» Task
Please repeat, exactly and without pictures, the lines of the entries below that run from the one containing "offering GrapheneOS as" through the one containing "Termin im Anfrageformular wählen".

Top of Data

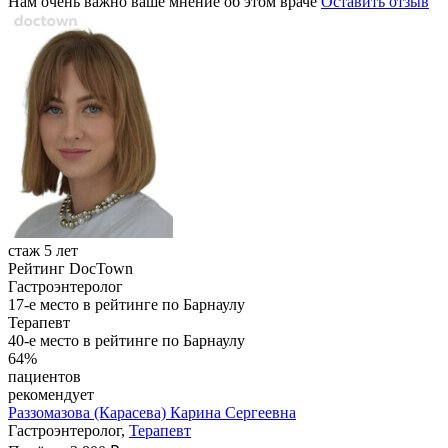
Нам очень важно ваше мнение об этом враче
Оставить отзыв
стаж 5 лет
Рейтинг DocTown
Гастроэнтеролог
17-е место в рейтинге по Барнаулу
Терапевт
40-е место в рейтинге по Барнаулу
64%
пациентов
рекомендует
Раззомазова (Карасева)
Карина Сергеевна
Гастроэнтеролог,
Терапевт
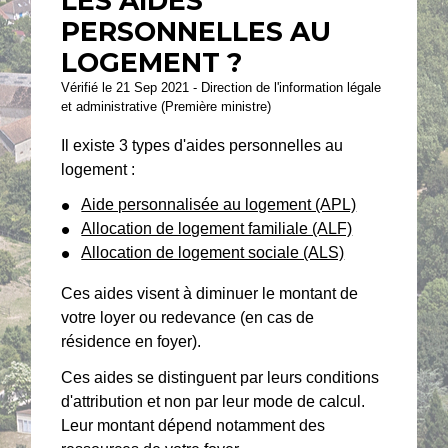
LES AIDES
PERSONNELLES AU
LOGEMENT ?
Vérifié le 21 Sep 2021 - Direction de l'information légale
et administrative (Première ministre)
Il existe 3 types d'aides personnelles au
logement :
Aide personnalisée au logement (APL)
Allocation de logement familiale (ALF)
Allocation de logement sociale (ALS)
Ces aides visent à diminuer le montant de
votre loyer ou redevance (en cas de
résidence en foyer).
Ces aides se distinguent par leurs conditions
d'attribution et non par leur mode de calcul.
Leur montant dépend notamment des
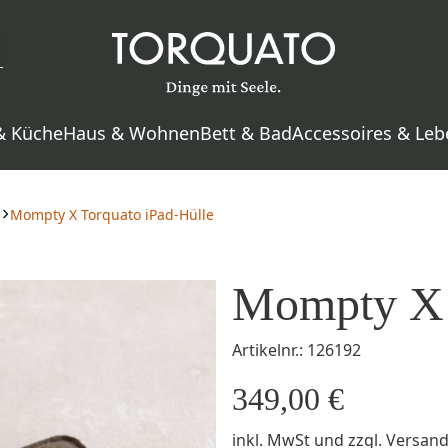
& Küche
Haus & Wohnen
Bett & Bad
Accessoires & Leb
Mompty X Torquato iPad-Hülle
Mompty X 
Artikelnr.: 126192
349,00 €
inkl. MwSt
und zzgl.
Versan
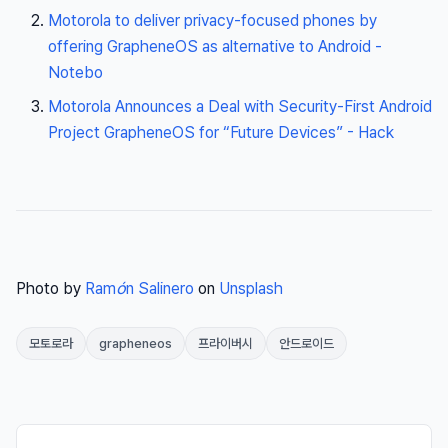
Motorola to deliver privacy-focused phones by
offering GrapheneOS as alternative to Android -
Notebo
Motorola Announces a Deal with Security-First Android
Project GrapheneOS for “Future Devices” - Hack
Photo by
Ramón Salinero
on
Unsplash
모토로라
grapheneos
프라이버시
안드로이드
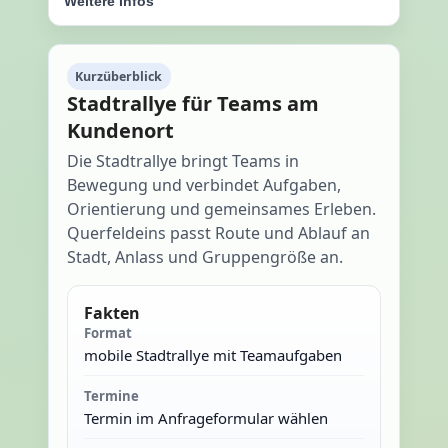
Weitere Infos
Kurzüberblick
Stadtrallye für Teams am
Kundenort
Die Stadtrallye bringt Teams in
Bewegung und verbindet Aufgaben,
Orientierung und gemeinsames Erleben.
Querfeldeins passt Route und Ablauf an
Stadt, Anlass und Gruppengröße an.
Fakten
Format
mobile Stadtrallye mit Teamaufgaben
Termine
Termin im Anfrageformular wählen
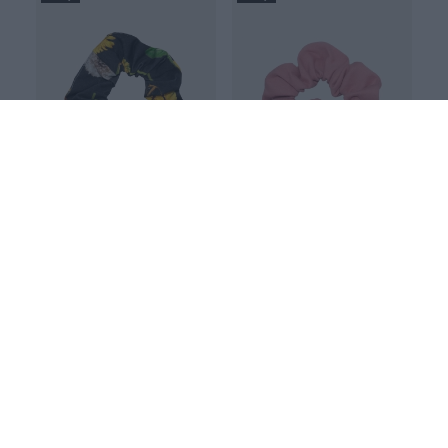
SCRUNCHIE, Voikukat
SCRUNCHIE, sorbetti
Musta
Punainen
16.00 EUR
16.00 EUR
JULIANA HYRRI X PAAPII
JULIANA HYRRI X PAAPII
0-SARJA
0-SARJA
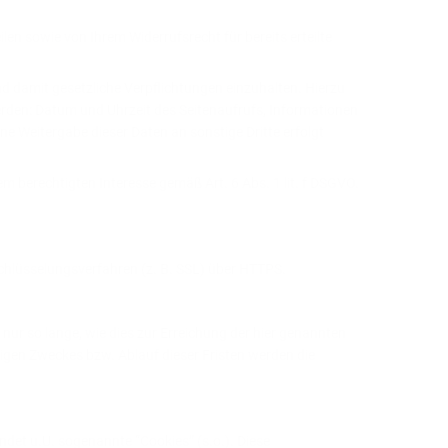
len sowie von Ihrem Widerrufsrecht für bereits erteilte
d damit gesetzliche Verpflichtungen einzuhalten. Hierzu
den: Datum und Uhrzeit des Seitenaufrufs, Informationen
e Weitergabe dieser Daten an sonstige Dritte erfolgt
em berechtigten Interesse gemäß Art. 6 Abs. 1 lit. f DSGVO.
chlüsselungsverfahren (z. B. SSL) über HTTPS.
r so lange, wie dies zur Erreichung der hier genannten
iligen Zweckes bzw. Ablauf dieser Fristen werden die
det u.U. sogenannte “Cookies” (s.o.). Diese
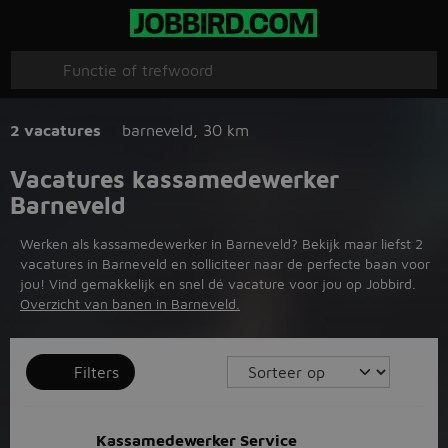
2 vacatures
barneveld
,
30 km
Vacatures kassamedewerker
Barneveld
Werken als kassamedewerker in Barneveld? Bekijk maar liefst 2
vacatures in Barneveld en solliciteer naar de perfecte baan voor
jou! Vind gemakkelijk en snel dé vacature voor jou op Jobbird.
Overzicht van banen in Barneveld.
Filters
Kassamedewerker Service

Bottom of Data

» Answer space
offering GrapheneOS as alternative to Android -
Notebo
Motorola Announces a Deal with Security-First Android
Project GrapheneOS for “Future Devices” - Hack
Photo by
Ramón Salinero
on
Unsplash
모토로라
grapheneos
프라이버시
안드로이드
Weitere Infos
Kurzüberblick
Stadtrallye für Teams am
Kundenort
Die Stadtrallye bringt Teams in
Bewegung und verbindet Aufgaben,
Orientierung und gemeinsames Erleben.
Querfeldeins passt Route und Ablauf an
Stadt, Anlass und Gruppengröße an.
Fakten
Format
mobile Stadtrallye mit Teamaufgaben
Termine
Termin im Anfrageformular wählen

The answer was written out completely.